API
Streaming
Server-Sent Events formats for real-time token streaming
Both /yule/chat and /v1/chat/completions support SSE streaming when "stream": true.
Yule-Native Streaming
POST /yule/chat with "stream": true returns SSE events with typed payloads.
Token Event
Sent for each generated token:
data: {"type":"token","text":"Hello"}Done Event
Sent when generation completes. Includes usage, integrity proof, and timing:
data: {"type":"done","usage":{"prompt_tokens":15,"completion_tokens":8,"total_tokens":23},"integrity":{"model_merkle_root":"ffc7e1fd...","model_verified":true,"sandbox_active":true},"timing":{"prefill_ms":1200.5,"decode_ms":2400.3,"tokens_per_second":3.33},"finish_reason":"stop"}Error Event
Sent if something goes wrong during generation:
data: {"type":"error","error":"decode_step failed: ..."}Full Event Schema
interface YuleStreamEvent {
type: "token" | "done" | "error";
text?: string; // present on "token"
usage?: Usage; // present on "done"
integrity?: IntegrityInfo; // present on "done"
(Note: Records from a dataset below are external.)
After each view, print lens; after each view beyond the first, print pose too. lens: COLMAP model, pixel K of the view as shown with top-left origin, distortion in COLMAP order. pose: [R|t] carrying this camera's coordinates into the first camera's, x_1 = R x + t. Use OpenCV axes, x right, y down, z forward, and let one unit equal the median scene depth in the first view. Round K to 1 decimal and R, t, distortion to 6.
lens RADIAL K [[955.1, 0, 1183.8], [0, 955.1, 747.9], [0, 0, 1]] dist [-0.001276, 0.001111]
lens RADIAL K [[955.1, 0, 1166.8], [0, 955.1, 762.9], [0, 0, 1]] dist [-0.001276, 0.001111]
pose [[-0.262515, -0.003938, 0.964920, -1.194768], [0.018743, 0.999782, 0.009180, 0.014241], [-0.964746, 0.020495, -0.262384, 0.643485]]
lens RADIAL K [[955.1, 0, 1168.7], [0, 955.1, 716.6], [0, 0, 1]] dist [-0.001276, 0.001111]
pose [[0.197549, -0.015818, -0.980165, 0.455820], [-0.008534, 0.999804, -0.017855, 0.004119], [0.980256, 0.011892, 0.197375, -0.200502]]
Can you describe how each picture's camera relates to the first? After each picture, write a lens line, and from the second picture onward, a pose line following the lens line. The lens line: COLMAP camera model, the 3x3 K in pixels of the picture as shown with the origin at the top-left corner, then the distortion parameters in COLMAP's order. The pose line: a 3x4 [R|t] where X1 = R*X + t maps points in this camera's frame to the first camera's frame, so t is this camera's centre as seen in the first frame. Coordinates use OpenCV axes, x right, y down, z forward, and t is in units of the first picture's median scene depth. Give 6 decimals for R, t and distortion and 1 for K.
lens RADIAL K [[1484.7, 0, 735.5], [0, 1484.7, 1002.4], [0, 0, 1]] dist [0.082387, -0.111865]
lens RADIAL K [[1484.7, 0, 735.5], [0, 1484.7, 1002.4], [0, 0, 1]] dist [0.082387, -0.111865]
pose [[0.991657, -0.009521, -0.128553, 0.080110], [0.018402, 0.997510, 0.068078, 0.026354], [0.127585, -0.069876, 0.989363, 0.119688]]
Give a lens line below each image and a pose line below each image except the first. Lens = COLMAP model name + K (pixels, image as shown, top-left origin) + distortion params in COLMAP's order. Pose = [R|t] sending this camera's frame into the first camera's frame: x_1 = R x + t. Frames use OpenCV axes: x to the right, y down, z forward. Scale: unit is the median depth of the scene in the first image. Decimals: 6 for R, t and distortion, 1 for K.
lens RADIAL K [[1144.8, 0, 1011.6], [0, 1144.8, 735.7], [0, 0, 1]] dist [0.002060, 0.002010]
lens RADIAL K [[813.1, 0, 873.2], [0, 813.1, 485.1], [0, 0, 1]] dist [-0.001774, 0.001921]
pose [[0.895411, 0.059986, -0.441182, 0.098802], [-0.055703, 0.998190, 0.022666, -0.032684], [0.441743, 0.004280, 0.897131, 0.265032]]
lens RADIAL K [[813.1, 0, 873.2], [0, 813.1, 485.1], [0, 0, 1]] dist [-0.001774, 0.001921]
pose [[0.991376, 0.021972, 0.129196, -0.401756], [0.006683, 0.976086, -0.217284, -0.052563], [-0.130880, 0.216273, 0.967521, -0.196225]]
timing?: TimingInfo; // present on "done"
finish_reason?: string; // present on "done"
error?: string; // present on "error"
}OpenAI Streaming
POST /v1/chat/completions with "stream": true returns standard OpenAI SSE chunks:
Content Chunk
data: {"id":"chatcmpl-...","object":"chat.completion.chunk","created":1739577600,"model":"yule","choices":[{"index":0,"delta":{"content":"Hello"},"finish_reason":null}]}Final Chunk
data: {"id":"chatcmpl-...","object":"chat.completion.chunk","created":1739577600,"model":"yule","choices":[{"index":0,"delta":{},"finish_reason":"stop"}]}This format is compatible with the OpenAI SDK's streaming interface.